Michel Hazanavicius aime les défis. Il fallait un certain cran pour réaliser un film sur Jean-Luc Godard, le patron de la Nouvelle Vague, considéré comme un dieu vivant du cinéma. En compétition, Le Redoutable est une comédie cinéphile qui nous fait en même temps détester et aimer JLG. Un film bien écrit mais qui repose principalement sur le jeu incroyable de Louis Garrel.
Pour lui rendre hommage, le cinéaste imite le style Godard : voix off, regard face caméra, slogan, etc. Le film est raconté par sa jeune épouse Anne Wiazemsky (Stacy Martin) qui joue dans La Chinoise. À travers, leur relation de couple, Michel Hazanavicius nous montre un Jean-Luc Godard en pleine crise existencielle, qui après le fiasco de La Chinoise ne pense qu’à faire la révolution. De manifestations de mai 68 à coups de lunettes cassées, et de répliques chocs, le cinéaste renie tous ses succès de Pierrot Le Fou au Mépris. Le mépris un mot qui caractérise bien le personnage qui n’hésite pas à dire un peu trop ce qu’il pense quitte à se brouiller avec ses admirat•eur•rice•s, ses ami•e•s et sa femme. On relèvera de ce film essentiellement les clins d’oeil faits au cinéma de la Nouvelle Vague qui ne peuvent que ravir les cinéphiles averti•e•s. Mais aussi la manière dont le réalisateur joue avec nous grâce aux mots qui sort de la bouche de JLG.
Révélation Garrel
Ce 70e Festival de Cannes semble nous révéler un autre Louis Garrel. Déjà méconnaissable à l’affiche du film d’ouverture, Les Fantômes d’Ismaël d’Arnaud Desplechin, il étonne encore plus dans Le Redoutable. Jusqu’ici, Louis Garrel nous avait toujours habitué à des rôles plutôt semblables, un parisien mélancolique, une sorte de copie de l’ Antoine Doinel de Truffaut. Métamorphosé en Godard avec un cheveu sur la langue, le comédien est étonnant. Il développe un potentiel comique qu’on ne lui connaissait pas et ça fonctionne parfaitement puisqu’il explose ainsi l’écran. Mais la sensuelle Stacy Martin, que l’on avait déjà remarqué dans Nymphomaniac de Lars Von Trier, ne passe pas non plus inaperçue. Un beau duo de comédien•ne•s qui se fondent bien dans les couleurs pop de Godard.

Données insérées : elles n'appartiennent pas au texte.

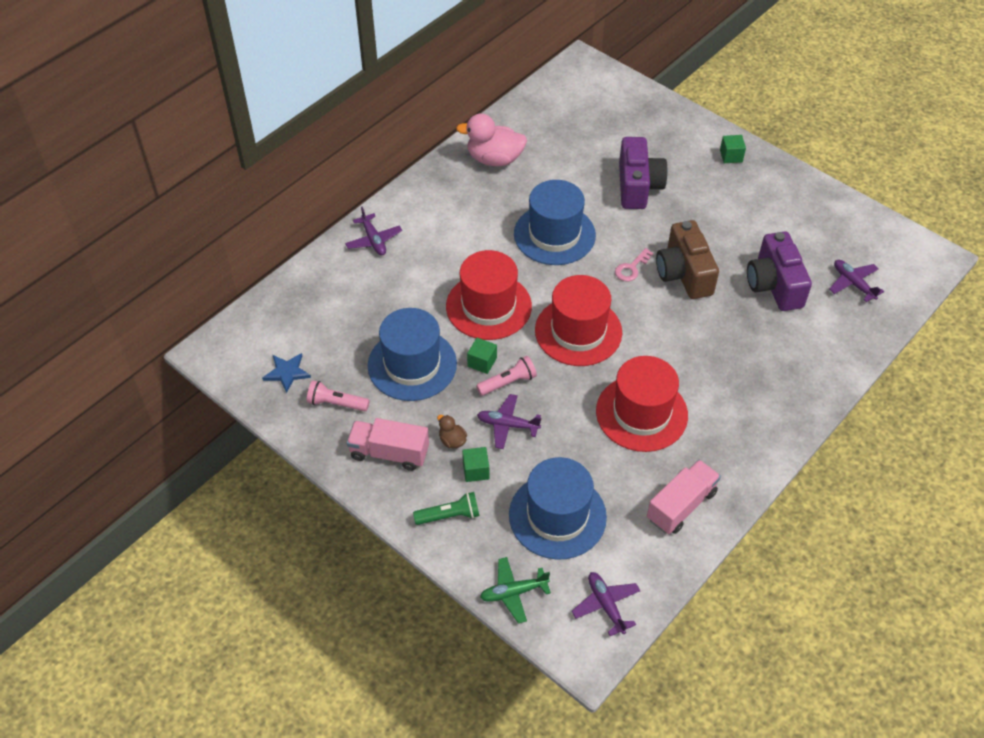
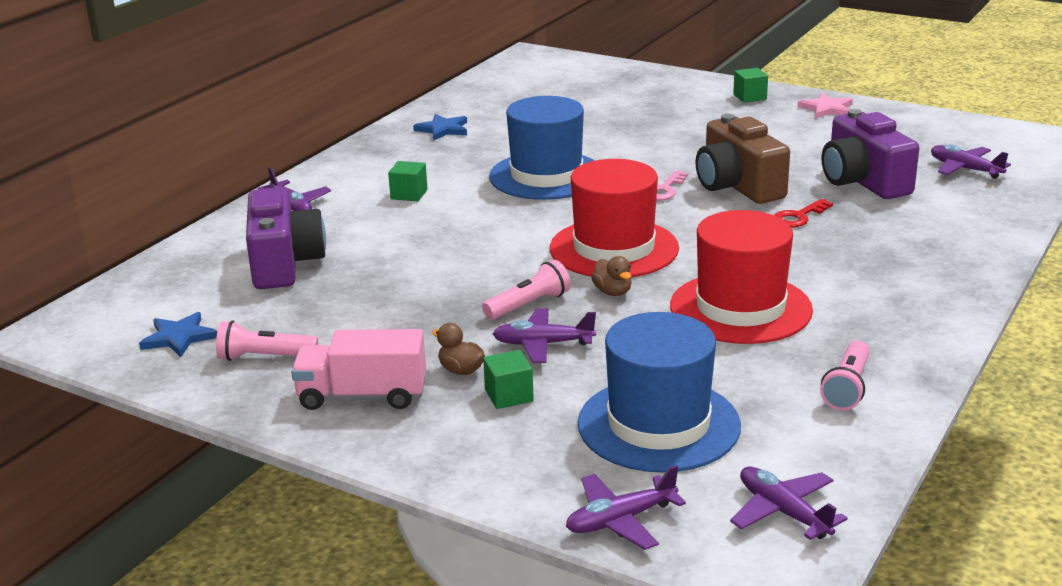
camera: 10 degrees left, 25 degrees down
blue hat [368,308,457,401] -> none
green flashlight [413,492,480,525] -> none
red hat [446,250,532,340] -> none
pink duck [456,114,527,166] -> blue star [413,114,467,141]
green cube [467,338,497,374] -> green cube moved to [388,161,428,201]
green plane [480,557,551,624] -> purple plane [566,465,686,550]
purple camera [619,137,668,209] -> purple camera moved to [246,187,326,289]
pink truck [647,460,721,534] -> pink flashlight [820,341,870,411]
none -> brown duck [591,256,632,296]
none -> red key [774,199,833,227]
none -> pink star [798,93,853,118]

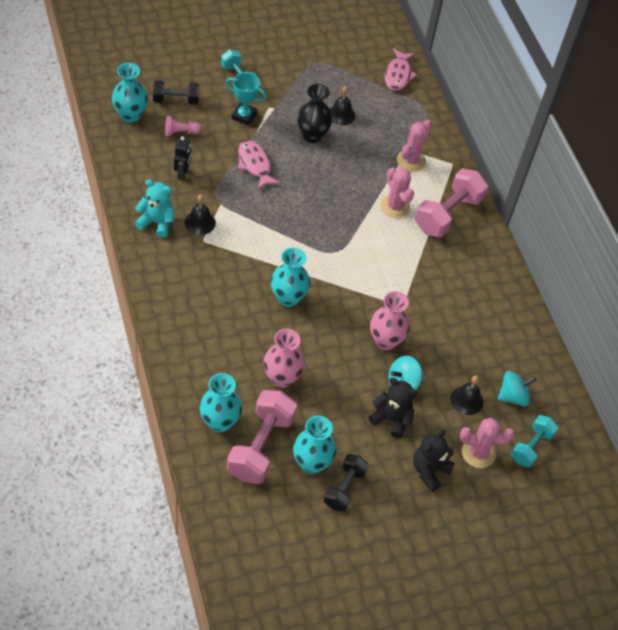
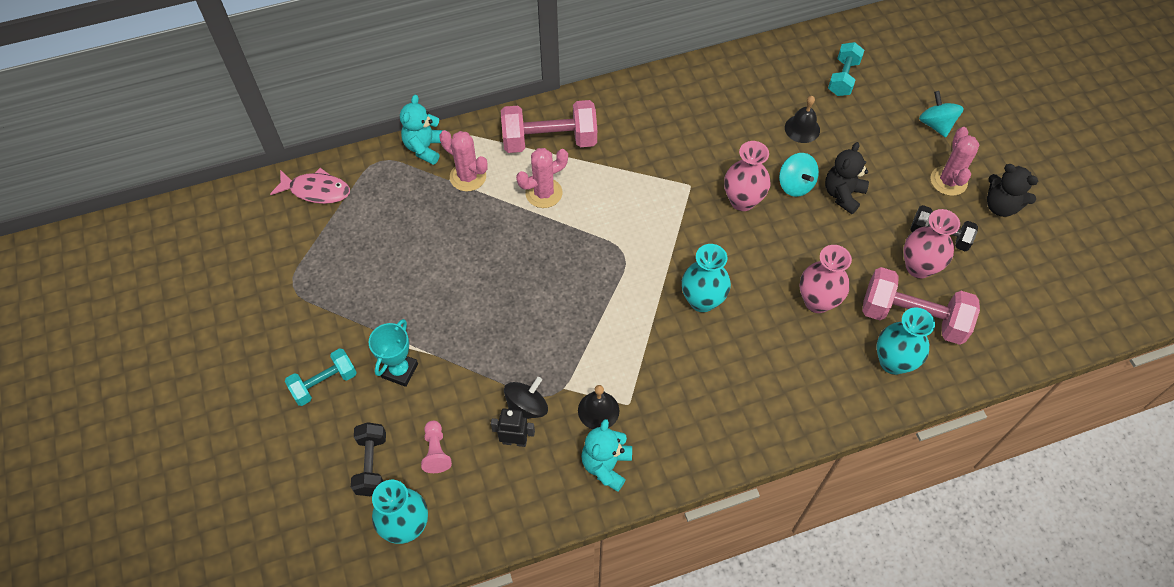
camera: 85 degrees left, 5 degrees up
pink fish [238,140,280,190] -> none
turquoise vase [293,416,336,474] -> pink vase [903,209,960,279]
black vase [297,84,333,143] -> none
black bell [329,86,355,125] -> none
black teddy bear [413,429,455,492] -> black teddy bear moved to [987,164,1038,217]
pink dumbbell [415,168,488,238] -> pink dumbbell turned 45 degrees counterclockwise [501,100,597,153]
pink cactus [460,418,514,468] -> pink cactus moved to [931,127,980,196]
turquoise spinning top [498,371,536,406] -> turquoise spinning top moved to [919,91,964,138]
turquoise dumbbell [511,415,558,467] -> turquoise dumbbell turned 75 degrees clockwise [828,42,864,96]
none -> turquoise teddy bear [400,95,443,165]
none -> black spinning top [504,377,548,419]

Mais même si on rigole beaucoup et que les dialogues sont pertinents, le scénario peine parfois à sortir la tête de l’eau. Le Redoutable n’est pas vraiment à la hauteur face aux autres films en compétition. Michel Hazanavicius a en réalité plutôt réalisé une sorte de parenthèse comique et cinéphile qui fait du bien au milieu de l’agitation cannoise.